*** TEXT UNDER STUDY

Jane I. Rignel St. John ARRC (June 16, 1884 – April 1, 1977) was a United States Army nurse who was the Chief Nurse of Mobile Hospital No. 2 during World War I. For her heroism she was awarded the French Croix de Guerre, the British Royal Red Cross, and the United States Silver Star medal.

Early life, education, and early career 
Jane I Rignel was born in Lockport, New York. She graduated from Columbia University Presbyterian School of Nursing in 1913.

After graduation, Rignel went to work at Western Electric Company plant in New York City where she established a workmen's compensation health aid station.

World War I 
World War I hospitals were often organized around civilian hospitals. In May 1917, Rignel joined the Army Nurse Corps. as Chief Nurse of Mobile No. 2 Hospital which was primarily staffed by personnel from the Presbyterian Hospital in New York.

On August 14, 1918, General John J. Pershing sent a commendation to the whole staff of Mobile Hospital No. 2 to recognize them for their courage under fire. For her heroism she was awarded the French Croix de Guerre, the British Royal Red Cross, and the United States Silver Star medal.

******
*** INPUT DATA

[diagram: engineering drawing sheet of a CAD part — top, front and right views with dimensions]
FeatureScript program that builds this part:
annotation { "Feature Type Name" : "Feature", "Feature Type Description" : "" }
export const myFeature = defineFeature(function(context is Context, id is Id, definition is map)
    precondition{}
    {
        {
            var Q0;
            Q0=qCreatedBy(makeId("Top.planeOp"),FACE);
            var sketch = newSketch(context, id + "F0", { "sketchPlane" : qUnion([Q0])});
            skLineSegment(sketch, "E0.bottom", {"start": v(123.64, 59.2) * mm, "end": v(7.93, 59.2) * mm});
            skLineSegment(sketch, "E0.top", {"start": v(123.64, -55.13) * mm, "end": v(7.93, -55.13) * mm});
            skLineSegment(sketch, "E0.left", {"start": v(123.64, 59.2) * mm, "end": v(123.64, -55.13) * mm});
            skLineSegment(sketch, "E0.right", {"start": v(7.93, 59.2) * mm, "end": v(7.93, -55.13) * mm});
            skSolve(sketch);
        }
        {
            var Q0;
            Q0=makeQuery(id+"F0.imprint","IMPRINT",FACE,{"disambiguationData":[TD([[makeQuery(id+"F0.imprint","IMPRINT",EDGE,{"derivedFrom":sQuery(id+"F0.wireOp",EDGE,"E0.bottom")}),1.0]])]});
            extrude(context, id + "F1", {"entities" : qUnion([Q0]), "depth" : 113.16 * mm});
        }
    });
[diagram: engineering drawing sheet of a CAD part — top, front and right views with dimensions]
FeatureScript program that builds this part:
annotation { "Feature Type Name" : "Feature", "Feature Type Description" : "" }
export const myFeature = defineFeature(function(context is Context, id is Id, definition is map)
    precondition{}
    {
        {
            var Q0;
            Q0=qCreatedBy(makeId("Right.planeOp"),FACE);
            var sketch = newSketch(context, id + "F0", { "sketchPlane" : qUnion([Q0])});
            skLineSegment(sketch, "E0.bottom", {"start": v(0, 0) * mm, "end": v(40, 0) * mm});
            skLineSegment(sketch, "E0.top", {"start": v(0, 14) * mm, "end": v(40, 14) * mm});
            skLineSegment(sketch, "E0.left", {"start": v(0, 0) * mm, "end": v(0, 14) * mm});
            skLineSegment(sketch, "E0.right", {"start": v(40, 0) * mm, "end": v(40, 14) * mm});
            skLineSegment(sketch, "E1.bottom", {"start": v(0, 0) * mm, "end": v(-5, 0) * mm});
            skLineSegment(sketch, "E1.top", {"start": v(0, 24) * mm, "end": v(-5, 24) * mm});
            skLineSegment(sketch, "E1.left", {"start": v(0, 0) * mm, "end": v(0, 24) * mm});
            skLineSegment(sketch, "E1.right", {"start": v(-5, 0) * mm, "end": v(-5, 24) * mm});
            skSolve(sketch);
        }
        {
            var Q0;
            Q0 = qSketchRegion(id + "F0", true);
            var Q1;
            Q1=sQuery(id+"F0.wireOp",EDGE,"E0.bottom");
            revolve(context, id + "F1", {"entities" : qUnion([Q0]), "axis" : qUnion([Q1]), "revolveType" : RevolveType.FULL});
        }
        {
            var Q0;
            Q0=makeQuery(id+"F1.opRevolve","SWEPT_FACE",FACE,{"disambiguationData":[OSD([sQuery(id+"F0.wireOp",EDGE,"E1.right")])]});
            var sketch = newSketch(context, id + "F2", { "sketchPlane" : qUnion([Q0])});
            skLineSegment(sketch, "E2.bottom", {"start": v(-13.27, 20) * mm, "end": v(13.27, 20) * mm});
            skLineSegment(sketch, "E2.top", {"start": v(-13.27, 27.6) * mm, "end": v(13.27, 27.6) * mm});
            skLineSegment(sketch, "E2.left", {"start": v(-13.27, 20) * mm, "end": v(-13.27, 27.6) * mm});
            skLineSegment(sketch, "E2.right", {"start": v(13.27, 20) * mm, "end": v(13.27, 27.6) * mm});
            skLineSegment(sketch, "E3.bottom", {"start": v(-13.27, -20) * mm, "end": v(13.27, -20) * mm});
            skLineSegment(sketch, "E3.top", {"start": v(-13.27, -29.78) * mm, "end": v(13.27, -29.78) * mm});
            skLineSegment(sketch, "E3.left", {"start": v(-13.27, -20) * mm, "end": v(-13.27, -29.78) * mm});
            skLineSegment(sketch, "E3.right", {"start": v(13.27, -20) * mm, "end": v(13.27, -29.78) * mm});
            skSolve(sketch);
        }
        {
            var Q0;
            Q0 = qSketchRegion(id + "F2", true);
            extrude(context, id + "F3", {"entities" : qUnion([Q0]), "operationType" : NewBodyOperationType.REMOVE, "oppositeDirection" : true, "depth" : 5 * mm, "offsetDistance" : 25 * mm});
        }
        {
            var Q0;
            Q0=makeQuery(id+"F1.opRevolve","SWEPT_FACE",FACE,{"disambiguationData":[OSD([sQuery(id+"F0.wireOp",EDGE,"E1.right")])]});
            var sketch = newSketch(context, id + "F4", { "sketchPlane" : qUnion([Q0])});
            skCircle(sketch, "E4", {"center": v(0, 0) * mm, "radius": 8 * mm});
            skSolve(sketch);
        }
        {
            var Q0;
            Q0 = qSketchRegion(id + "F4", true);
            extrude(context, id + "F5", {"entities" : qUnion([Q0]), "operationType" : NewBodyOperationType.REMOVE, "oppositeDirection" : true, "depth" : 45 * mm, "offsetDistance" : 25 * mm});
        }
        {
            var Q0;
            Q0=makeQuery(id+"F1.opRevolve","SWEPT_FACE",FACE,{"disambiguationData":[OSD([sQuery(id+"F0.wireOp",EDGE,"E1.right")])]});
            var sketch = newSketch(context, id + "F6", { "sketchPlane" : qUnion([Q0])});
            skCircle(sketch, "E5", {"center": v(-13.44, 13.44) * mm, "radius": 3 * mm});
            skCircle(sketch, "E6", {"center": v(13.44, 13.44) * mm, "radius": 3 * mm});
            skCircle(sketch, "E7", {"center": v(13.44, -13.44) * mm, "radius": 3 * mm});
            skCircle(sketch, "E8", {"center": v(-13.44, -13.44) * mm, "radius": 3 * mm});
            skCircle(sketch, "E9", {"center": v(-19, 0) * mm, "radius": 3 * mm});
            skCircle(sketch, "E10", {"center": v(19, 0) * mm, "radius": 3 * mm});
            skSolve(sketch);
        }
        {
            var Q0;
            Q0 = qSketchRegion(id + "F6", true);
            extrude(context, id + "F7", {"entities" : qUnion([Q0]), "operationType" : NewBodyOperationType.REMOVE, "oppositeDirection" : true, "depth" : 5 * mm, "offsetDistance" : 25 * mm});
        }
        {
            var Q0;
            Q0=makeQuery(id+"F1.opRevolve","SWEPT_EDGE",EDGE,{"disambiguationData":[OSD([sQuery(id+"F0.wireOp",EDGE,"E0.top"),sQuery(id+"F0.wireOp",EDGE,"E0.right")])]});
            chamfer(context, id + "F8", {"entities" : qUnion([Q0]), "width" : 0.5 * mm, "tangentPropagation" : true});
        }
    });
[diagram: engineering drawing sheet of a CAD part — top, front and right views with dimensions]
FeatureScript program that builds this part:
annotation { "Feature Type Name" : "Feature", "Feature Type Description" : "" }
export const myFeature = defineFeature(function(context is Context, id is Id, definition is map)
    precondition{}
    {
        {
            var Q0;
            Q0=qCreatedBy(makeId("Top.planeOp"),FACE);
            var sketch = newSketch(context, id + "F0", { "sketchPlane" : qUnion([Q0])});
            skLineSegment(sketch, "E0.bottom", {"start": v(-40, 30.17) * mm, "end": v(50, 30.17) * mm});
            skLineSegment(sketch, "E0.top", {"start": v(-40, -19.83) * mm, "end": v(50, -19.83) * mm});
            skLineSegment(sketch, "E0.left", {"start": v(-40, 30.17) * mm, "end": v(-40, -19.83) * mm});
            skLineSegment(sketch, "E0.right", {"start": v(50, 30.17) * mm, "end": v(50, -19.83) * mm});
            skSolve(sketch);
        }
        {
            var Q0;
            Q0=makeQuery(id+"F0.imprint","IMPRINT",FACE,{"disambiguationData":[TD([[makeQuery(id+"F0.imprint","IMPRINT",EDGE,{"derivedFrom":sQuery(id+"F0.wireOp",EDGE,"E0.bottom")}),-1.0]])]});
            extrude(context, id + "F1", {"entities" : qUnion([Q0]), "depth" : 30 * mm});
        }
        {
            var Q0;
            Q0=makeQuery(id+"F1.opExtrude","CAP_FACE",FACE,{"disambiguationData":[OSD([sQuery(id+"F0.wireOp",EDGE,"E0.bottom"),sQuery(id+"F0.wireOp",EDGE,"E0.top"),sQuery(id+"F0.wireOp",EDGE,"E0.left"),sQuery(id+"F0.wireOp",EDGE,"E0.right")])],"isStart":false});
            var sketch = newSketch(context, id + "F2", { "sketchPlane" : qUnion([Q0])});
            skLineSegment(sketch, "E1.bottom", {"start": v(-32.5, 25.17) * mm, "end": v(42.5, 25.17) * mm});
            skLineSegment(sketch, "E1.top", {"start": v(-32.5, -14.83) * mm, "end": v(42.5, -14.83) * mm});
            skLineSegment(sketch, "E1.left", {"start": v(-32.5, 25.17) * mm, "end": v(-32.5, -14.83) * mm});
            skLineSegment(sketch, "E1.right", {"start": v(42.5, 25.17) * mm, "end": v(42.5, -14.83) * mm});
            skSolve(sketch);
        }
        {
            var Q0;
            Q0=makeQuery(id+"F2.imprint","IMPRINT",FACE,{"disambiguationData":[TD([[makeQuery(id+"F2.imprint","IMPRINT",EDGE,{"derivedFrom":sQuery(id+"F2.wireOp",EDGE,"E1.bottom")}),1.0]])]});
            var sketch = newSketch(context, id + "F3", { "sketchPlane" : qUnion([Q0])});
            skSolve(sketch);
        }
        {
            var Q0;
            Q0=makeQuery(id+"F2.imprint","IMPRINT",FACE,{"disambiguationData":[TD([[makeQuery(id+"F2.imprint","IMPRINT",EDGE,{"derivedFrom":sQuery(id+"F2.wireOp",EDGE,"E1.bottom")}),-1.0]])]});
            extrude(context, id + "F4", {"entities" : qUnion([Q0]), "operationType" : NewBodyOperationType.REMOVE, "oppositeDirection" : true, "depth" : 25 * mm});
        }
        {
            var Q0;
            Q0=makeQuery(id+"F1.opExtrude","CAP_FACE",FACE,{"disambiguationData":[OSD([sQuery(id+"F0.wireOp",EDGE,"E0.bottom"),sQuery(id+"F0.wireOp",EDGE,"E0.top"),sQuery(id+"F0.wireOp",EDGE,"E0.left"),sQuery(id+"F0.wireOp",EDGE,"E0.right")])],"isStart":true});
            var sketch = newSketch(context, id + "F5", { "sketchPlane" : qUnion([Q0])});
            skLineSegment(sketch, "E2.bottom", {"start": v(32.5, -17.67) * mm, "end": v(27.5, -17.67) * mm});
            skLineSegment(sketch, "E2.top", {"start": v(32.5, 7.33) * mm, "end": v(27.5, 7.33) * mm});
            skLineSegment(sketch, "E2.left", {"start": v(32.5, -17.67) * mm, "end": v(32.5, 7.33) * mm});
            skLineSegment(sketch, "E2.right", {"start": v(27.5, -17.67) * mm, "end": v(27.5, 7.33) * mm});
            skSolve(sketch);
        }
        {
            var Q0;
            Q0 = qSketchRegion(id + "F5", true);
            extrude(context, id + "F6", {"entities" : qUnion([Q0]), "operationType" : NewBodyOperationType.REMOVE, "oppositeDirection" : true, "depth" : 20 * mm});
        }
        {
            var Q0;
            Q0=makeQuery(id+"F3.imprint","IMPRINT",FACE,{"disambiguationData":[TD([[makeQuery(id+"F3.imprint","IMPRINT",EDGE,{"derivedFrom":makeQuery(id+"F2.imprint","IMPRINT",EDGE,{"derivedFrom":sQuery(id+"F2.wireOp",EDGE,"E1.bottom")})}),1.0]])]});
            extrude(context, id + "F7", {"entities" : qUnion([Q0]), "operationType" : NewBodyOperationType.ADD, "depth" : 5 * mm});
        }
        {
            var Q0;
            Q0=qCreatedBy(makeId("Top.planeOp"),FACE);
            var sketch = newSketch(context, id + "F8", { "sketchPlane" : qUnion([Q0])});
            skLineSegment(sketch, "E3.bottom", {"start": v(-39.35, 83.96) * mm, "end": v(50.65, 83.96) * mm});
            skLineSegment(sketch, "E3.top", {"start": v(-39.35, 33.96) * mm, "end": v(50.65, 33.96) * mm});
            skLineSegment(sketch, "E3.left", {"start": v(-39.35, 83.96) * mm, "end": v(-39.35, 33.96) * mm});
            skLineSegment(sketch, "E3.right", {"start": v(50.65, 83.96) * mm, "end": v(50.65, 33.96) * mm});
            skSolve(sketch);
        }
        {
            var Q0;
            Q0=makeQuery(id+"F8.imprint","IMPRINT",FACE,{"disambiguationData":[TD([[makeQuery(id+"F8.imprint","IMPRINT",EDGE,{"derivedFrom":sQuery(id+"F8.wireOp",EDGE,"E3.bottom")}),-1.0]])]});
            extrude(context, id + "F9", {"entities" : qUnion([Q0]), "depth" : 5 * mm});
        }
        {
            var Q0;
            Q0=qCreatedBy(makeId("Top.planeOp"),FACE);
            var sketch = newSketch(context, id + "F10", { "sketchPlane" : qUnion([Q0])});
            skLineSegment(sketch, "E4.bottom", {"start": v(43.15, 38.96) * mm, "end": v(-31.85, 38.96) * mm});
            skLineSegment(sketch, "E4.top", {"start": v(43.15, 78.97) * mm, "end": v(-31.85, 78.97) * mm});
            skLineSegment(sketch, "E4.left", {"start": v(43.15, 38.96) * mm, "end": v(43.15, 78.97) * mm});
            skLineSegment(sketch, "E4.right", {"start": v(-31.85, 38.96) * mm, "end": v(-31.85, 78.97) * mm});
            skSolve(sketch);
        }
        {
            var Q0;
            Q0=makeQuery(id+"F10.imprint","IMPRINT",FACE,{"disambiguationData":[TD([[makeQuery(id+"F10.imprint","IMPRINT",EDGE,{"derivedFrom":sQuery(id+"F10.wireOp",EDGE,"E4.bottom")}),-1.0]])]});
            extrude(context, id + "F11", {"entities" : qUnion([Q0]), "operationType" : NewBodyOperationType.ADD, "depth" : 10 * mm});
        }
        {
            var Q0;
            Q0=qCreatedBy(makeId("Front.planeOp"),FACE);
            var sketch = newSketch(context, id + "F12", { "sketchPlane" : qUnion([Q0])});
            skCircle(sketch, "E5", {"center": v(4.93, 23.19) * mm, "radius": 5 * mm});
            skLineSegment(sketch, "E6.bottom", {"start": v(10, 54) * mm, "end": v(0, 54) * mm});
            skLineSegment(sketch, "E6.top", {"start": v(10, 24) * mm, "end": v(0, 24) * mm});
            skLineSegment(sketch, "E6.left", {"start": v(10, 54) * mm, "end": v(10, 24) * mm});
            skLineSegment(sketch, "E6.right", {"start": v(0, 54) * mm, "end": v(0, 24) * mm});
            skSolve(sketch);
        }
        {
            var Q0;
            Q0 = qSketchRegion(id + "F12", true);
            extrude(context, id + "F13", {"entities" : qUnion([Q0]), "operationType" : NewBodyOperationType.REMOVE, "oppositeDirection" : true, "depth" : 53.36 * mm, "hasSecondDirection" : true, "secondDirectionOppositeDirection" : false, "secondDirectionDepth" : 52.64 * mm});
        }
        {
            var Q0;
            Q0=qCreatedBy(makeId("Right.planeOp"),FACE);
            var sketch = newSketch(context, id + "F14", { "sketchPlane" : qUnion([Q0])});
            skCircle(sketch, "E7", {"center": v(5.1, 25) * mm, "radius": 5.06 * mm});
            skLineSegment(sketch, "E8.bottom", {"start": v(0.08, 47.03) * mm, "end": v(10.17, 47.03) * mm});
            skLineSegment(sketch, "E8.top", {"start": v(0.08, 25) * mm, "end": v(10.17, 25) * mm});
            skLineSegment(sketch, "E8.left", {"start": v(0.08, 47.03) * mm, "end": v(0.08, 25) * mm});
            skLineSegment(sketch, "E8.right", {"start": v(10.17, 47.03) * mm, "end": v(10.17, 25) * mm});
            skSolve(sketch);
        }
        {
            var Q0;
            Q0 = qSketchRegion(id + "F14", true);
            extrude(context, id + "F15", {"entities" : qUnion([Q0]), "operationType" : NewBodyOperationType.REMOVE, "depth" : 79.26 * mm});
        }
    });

******

ACTION ITEM A:
According to the text about Jane I. Rignel St. John, why did General John J. Pershing send a commendation to the staff of Mobile Hospital No. 2? Answer in one to three sentences.
ACTION ITEM B:
Rewrite the text about Jane I. Rignel St. John from "After graduation, Rignel" up to and including "in New York.", putting "enlisted in" in place of "joined".
Rely only on the text about Jane I. Rignel St. John.

ANSWER BOX A:
On August 14, 1918, General John J. Pershing sent the commendation to the whole staff of Mobile Hospital No. 2 to recognize them for their courage under fire.

ANSWER BOX B:
After graduation, Rignel went to work at Western Electric Company plant in New York City where she established a workmen's compensation health aid station.

World War I 
World War I hospitals were often organized around civilian hospitals. In May 1917, Rignel enlisted in the Army Nurse Corps. as Chief Nurse of Mobile No. 2 Hospital which was primarily staffed by personnel from the Presbyterian Hospital in New York.